En l’espèce, une cotisante avait sollicité le bénéfice de l’exonération de cotisations patronales prévue à l’article L. 241-10, III, du Code de la sécurité sociale pour des salariés exerçant dans un centre d’hébergement. L’URSSAF avait procédé au remboursement des cotisations correspondantes. Toutefois, à l’issue d’un contrôle portant sur les années 2016 à 2018, l’organisme a remis en cause l’application de cette exonération aux aides à domicile et notifié un redressement par mise en demeure du 19 décembre 2019.

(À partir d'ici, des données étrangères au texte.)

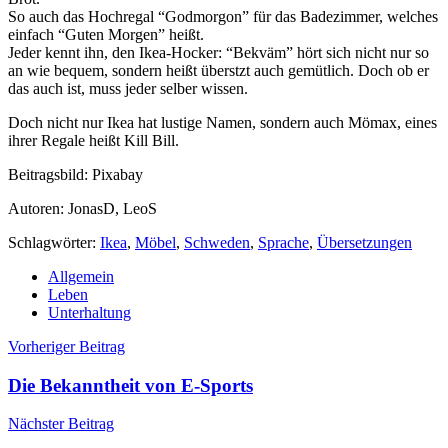
So auch das Hochregal “Godmorgon” für das Badezimmer, welches
einfach “Guten Morgen” heißt.
Jeder kennt ihn, den Ikea-Hocker: “Bekväm” hört sich nicht nur so
an wie bequem, sondern heißt überstzt auch gemütlich. Doch ob er
das auch ist, muss jeder selber wissen.
Doch nicht nur Ikea hat lustige Namen, sondern auch Mömax, eines
ihrer Regale heißt Kill Bill.
Beitragsbild: Pixabay
Autoren: JonasD, LeoS
Schlagwörter:
Ikea
,
Möbel
,
Schweden
,
Sprache
,
Übersetzungen
Allgemein
Leben
Unterhaltung
Beitragsnavigation
Vorheriger Beitrag
Die Bekanntheit von E-Sports
Nächster Beitrag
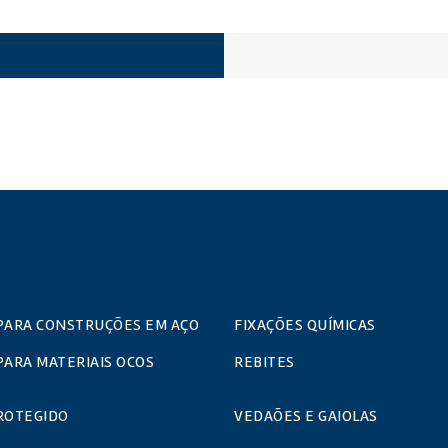
PARA CONSTRUÇÕES EM AÇO
FIXAÇÕES QUÍMICAS
PARA MATERIAIS OCOS
REBITES
ROTEGIDO
VEDAÕES E GAIOLAS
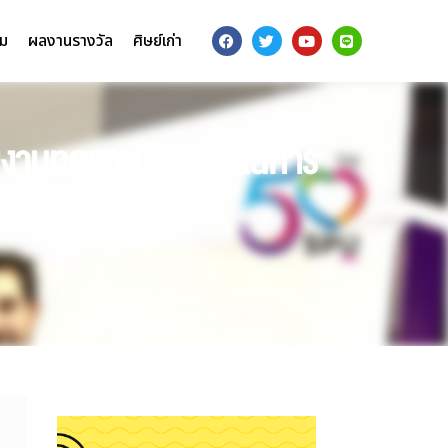
รม
ผลงานรางวัล
ศิษย์เก่า
ังงานทดแทน จากพืชในการ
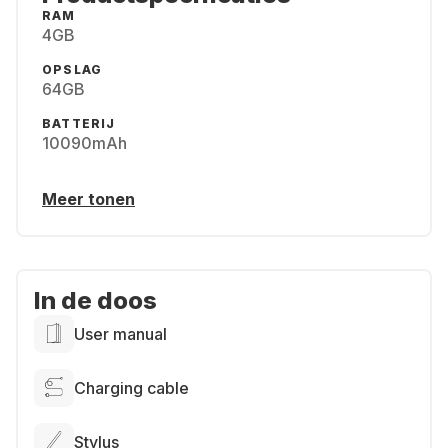
RAM
4GB
OPSLAG
64GB
BATTERIJ
10090mAh
Meer tonen
In de doos
User manual
Charging cable
Stylus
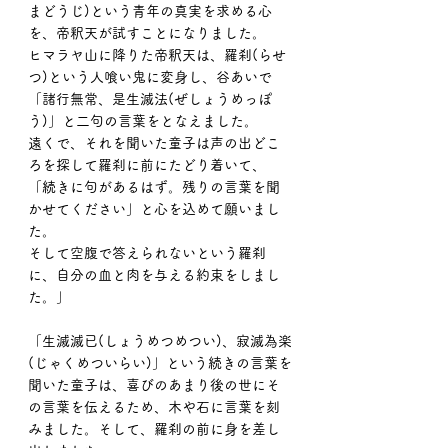
まどうじ)という青年の真実を求める心
を、帝釈天が試すことになりました。
ヒマラヤ山に降りた帝釈天は、羅刹(らせ
つ)という人喰い鬼に変身し、谷あいで
「諸行無常、是生滅法(ぜしょうめっぽ
う)」と二句の言葉をとなえました。
遠くで、それを聞いた童子は声の出どこ
ろを探して羅刹に前にたどり着いて、
「続きに句があるはず。残りの言葉を聞
かせてください」と心を込めて願いまし
た。
そして空腹で答えられないという羅刹
に、自分の血と肉を与える約束をしまし
た。」
「生滅滅已(しょうめつめつい)、寂滅為楽
(じゃくめついらい)」という続きの言葉を
聞いた童子は、喜びのあまり後の世にそ
の言葉を伝えるため、木や石に言葉を刻
みました。そして、羅刹の前に身を差し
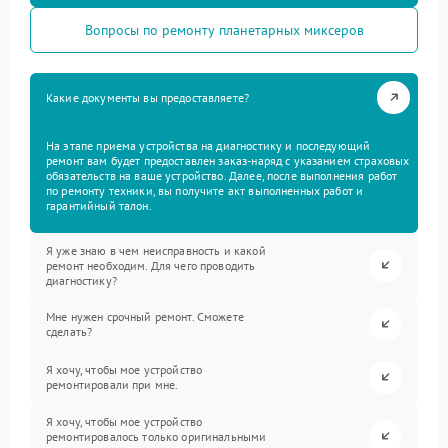
Вопросы по ремонту планетарных миксеров
Какие документы вы предоставляете?
На этапе приема устройства на диагностику и последующий
ремонт вам будет предоставлен заказ-наряд с указанием страховых
обязательств на ваше устройство. Далее, после выполнения работ
по ремонту техники, вы получите акт выполненных работ и
гарантийный талон.
Я уже знаю в чем неисправность и какой
ремонт необходим. Для чего проводить
диагностику?
Мне нужен срочный ремонт. Сможете
сделать?
Я хочу, чтобы мое устройство
ремонтировали при мне.
Я хочу, чтобы мое устройство
ремонтировалось только оригинальными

La cotisante contestait ce redressement en soutenant, d’une part, que sa demande de remboursement constituait un rescrit social et, d’autre part, que la décision de remboursement lui était opposable et faisait obstacle à toute remise en cause rétroactive.
La Cour de cassation écarte le premier moyen en rappelant que la demande de remboursement de cotisations, lorsque le cotisant a spontanément soumis les rémunérations à cotisations, ne constitue pas une demande de rescrit social (art. L. 243-6-3 du Code de la sécurité sociale).
Elle précise également que l’acceptation d’une demande de remboursement, même expresse, ne vaut pas contrôle des bases de cotisations et ne fait pas obstacle à un redressement ultérieur, dès lors que les conditions d’application de l’exonération n’ont été vérifiées qu’à l’occasion du contrôle. Les remboursements antérieurement accordés par l’URSSAF ne faisaient donc pas obstacle au redressement contesté.